ポイント:「グロメットでは対応できない厚み」に対して挟んで対応できる

ブッシング 使用イメージ
ブッシング

3.マウントとは

マウントパッド(PSA付)MP-512
MP-512

マウント(Vibration Mount)は、「回転や往復運動により起こる振動が増幅するのを防ぐことで機器の損傷を防ぐ防振部品」です。
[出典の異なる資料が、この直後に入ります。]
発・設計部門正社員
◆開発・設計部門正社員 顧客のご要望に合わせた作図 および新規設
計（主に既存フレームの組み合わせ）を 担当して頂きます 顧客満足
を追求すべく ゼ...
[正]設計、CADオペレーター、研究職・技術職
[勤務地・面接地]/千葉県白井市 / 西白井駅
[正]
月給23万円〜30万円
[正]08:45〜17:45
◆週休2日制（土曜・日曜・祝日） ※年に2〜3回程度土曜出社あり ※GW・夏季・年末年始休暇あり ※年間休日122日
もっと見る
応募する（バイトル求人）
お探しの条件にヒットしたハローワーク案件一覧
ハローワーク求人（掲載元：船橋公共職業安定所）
広い荷重範囲と高減衰性で、産業から精密機器まで幅広く活用できます。

■特徴

  • 回転や往復運動による振動で発生するハーモニック(共振)周波数と増幅を、高減衰性の材質で抑制します
  • スキッドしないデザインで、振動による「動き回り」がなく、ボルト固定が不要です
  • 荷重範囲が広い:2.26kg~317kg対応するものまであります
  • 固有振動数 20~50Hzに向くようにに設計されている
  • 取り付け簡単:ネジ固定タイプや粘着剤(PSA)付きタイプあり

【利点】

  • 装置の損傷防止:共振や過度な振動による破損リスクを低減します
  • 手間とコスト削減:追加の固定具が不要で、設置が容易です
  • 幅広い荷重対応で、様々な機器に使えます
  • 省スペース設計で、取り付けが簡単に行えます

■用途

  • 小型機械装置からエンジン発電機まで幅広く対応します
  • 回転機器や往復運動機器の防振・防ショックに最適です
  • 産業機械、精密機器、エネルギー関連装置など、あらゆる用途で使用可能です

ポイント:「装置全体の振動対策」を担うのがマウントの役割

マウント足 使用イメージ
マウント足

4.リブ付き/リブなしの違い

下の写真のように突起状のものが付いている場合は「リブ付き」、付いていなければ「リブなし」となります。

グロメット リブ付き
グロメット リブなし

EAR社の防振部品 グロメットブッシングには「リブ付き」「リブなし(スムース)」タイプがあります。

種類特徴
リブ付き縦方向への堅さが柔らげられている
・外側リブ:タテ方向(X軸)の硬さが和らげてある
・内側リブ:ヨコ方向(Y軸)の硬さが和らげてある
リブなし形状的に強く、高温の使用でも安定している
・同寸法のリブ付きと比較して、硬度が堅い
・クリープ(変形)が少なく、過荷重にも耐える

5.対称型/非対称型の違い

上下左右が同じなら「対称型」、異なる部分があれば「非対称型」となります。

グロメット リブなし 対称比較

[対称型]

  • 上下・左右が同じ形状
  • バランスよく荷重を受けられる
  • 標準的な構造

[非対称型]

  • 片側だけ厚み・硬さ・形状が異なる
  • 振動方向が一方向に偏っている機器に最適
  • 設計条件が特殊な装置に向いている

6.EAR社製 防振部品の分類まとめ

分類主用途
グロメット装着防振(主に機器に取り付けて振動・衝撃を吸収する)
ブッシング部品間防振(板を挟んで取り付けるタイプ、簡単装着で板厚を選ばない)
マウント装置全体の防振(荷重対応が広く、固定具不要で大型機器にも対応可能)

EAR社の防振製品は、単なる「ゴム部品」ではなく、
振動の伝わり方・荷重・設置環境に合わせて設計された“機能部品”です。
選定の基本は以下の3点です:
✅ 機械的な動きの抑制なら「グロメット
✅ パネルやフレームの厚みがグロメットでは合わない、板を挟み込んで振動抑制したいなら「ブッシング
✅ 機械全体の防振なら「マウント
さらに「リブ付き/なし」や「対称/非対称」を組み合わせることで、最適な防振設計が可能になります。

本記事の内容は、EAR(E-A-R™)社が公開している製品カタログ・技術資料をもとに掲載しています。